- Work required
Where does the string "down" appear in the records? Copy each line that holds it.

- Provided material
····················

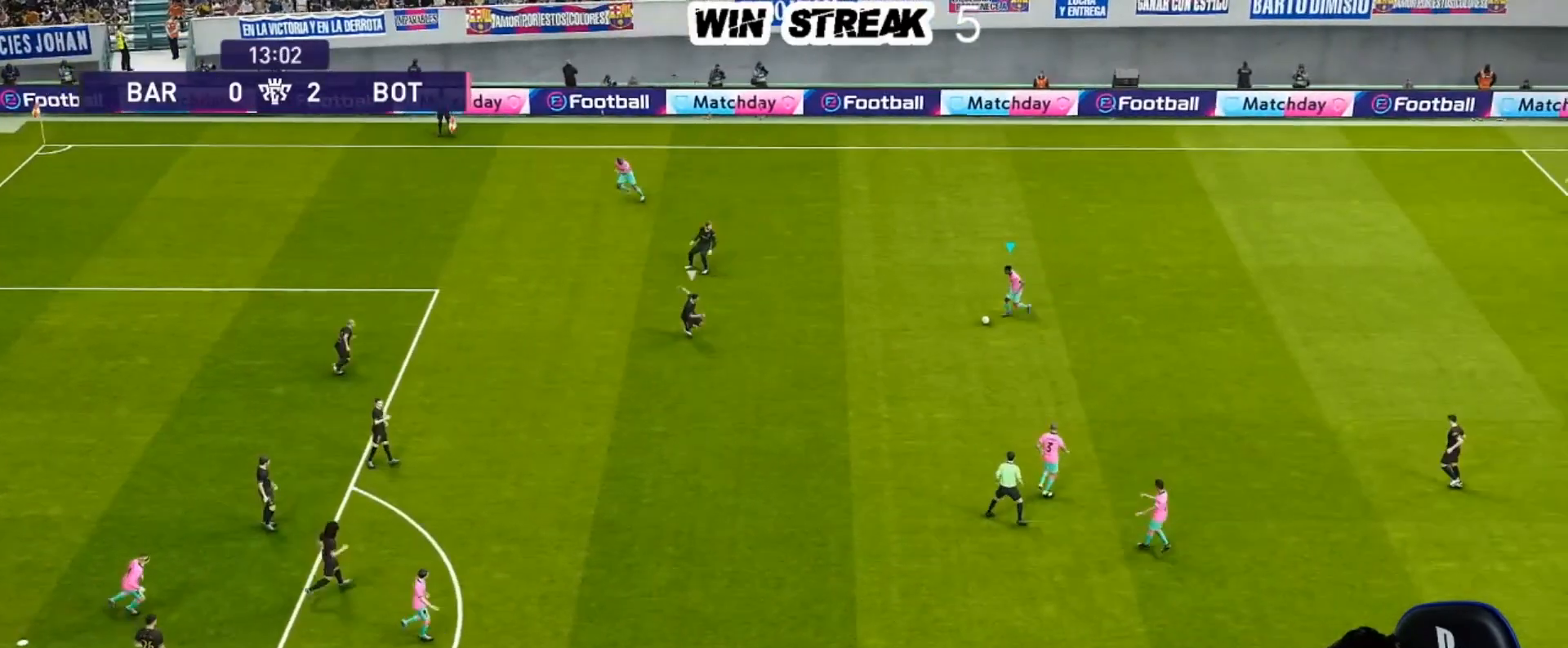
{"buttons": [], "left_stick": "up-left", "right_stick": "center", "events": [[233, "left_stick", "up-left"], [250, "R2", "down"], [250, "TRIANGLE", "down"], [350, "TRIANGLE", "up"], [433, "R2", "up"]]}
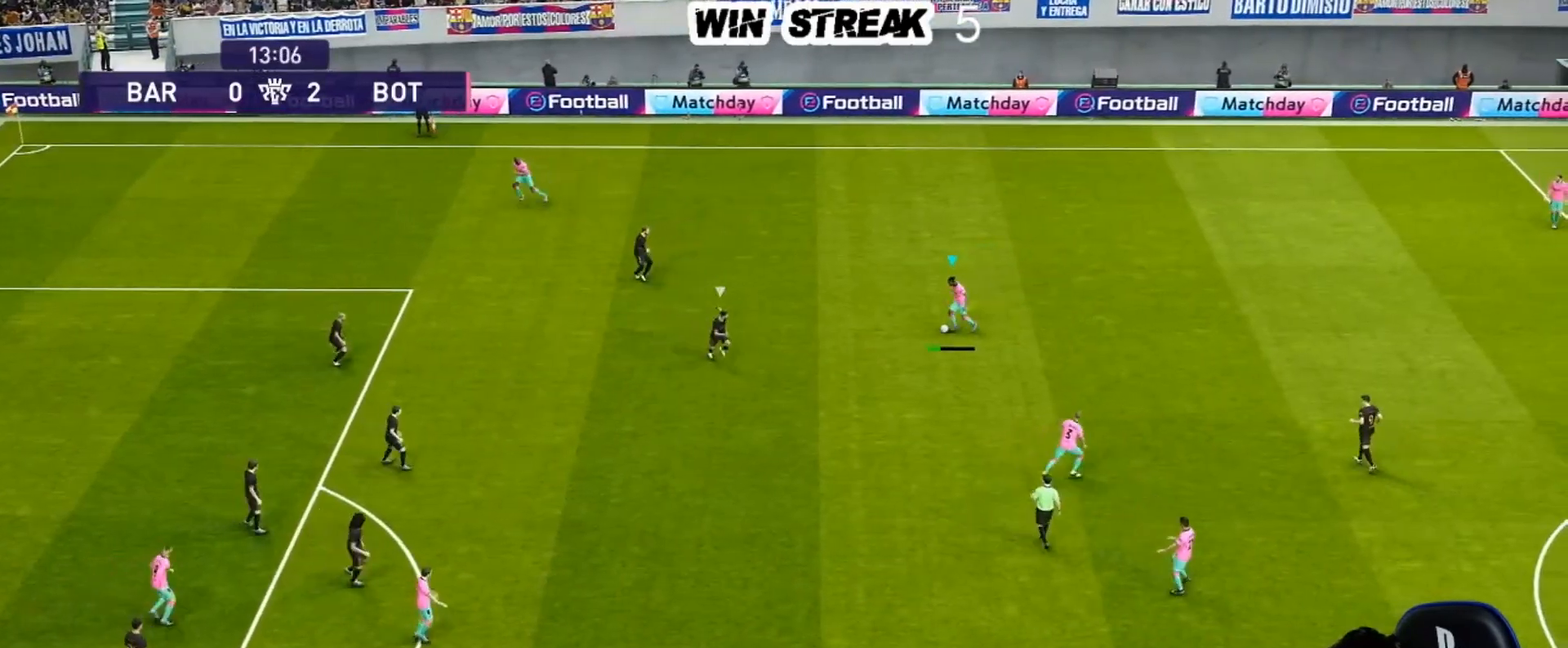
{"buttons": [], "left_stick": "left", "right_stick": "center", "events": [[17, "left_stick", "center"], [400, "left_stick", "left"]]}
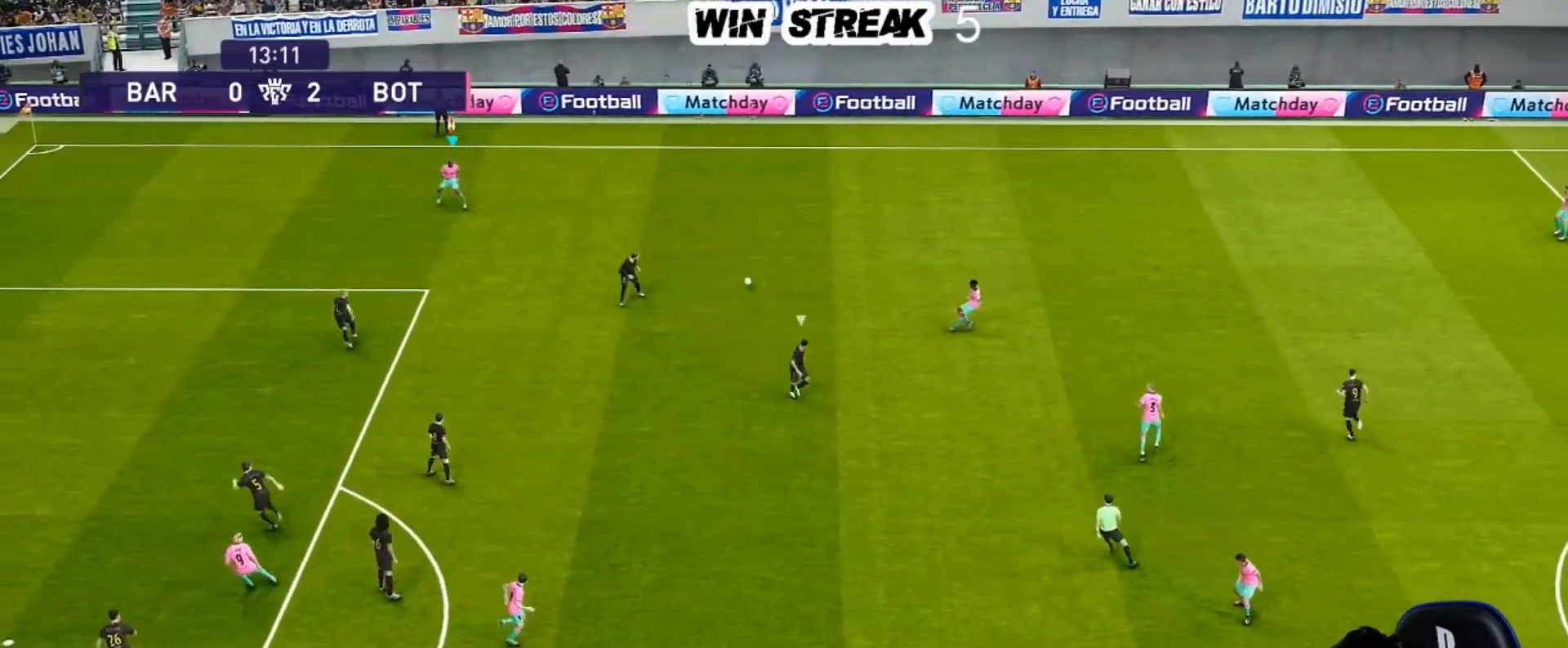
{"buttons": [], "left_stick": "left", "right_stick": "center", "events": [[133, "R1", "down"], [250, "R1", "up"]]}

····················

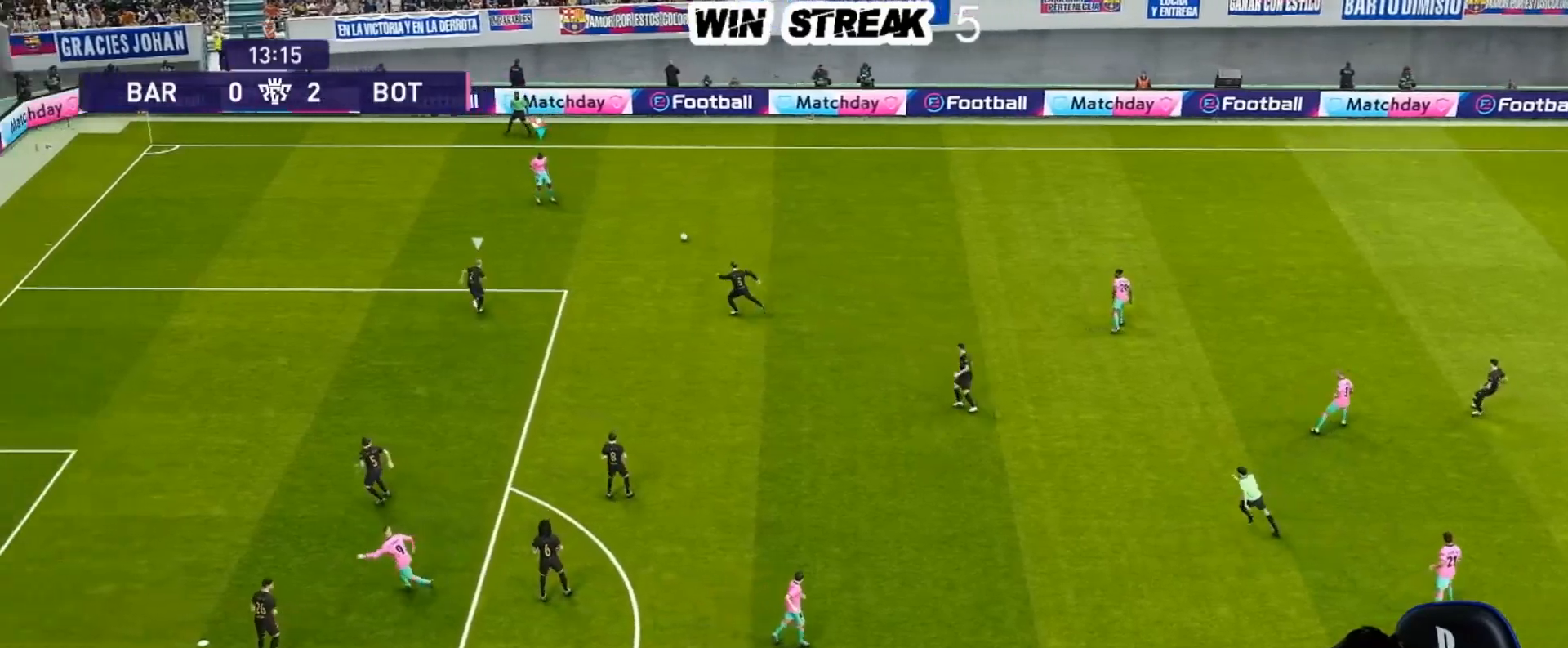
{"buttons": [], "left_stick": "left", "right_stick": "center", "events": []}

····················

- Answer to the problem
{"buttons": [], "left_stick": "up-left", "right_stick": "center", "events": [[233, "left_stick", "up-left"], [250, "R2", "down"], [250, "TRIANGLE", "down"], [350, "TRIANGLE", "up"], [433, "R2", "up"]]}
{"buttons": [], "left_stick": "left", "right_stick": "center", "events": [[133, "R1", "down"], [250, "R1", "up"]]}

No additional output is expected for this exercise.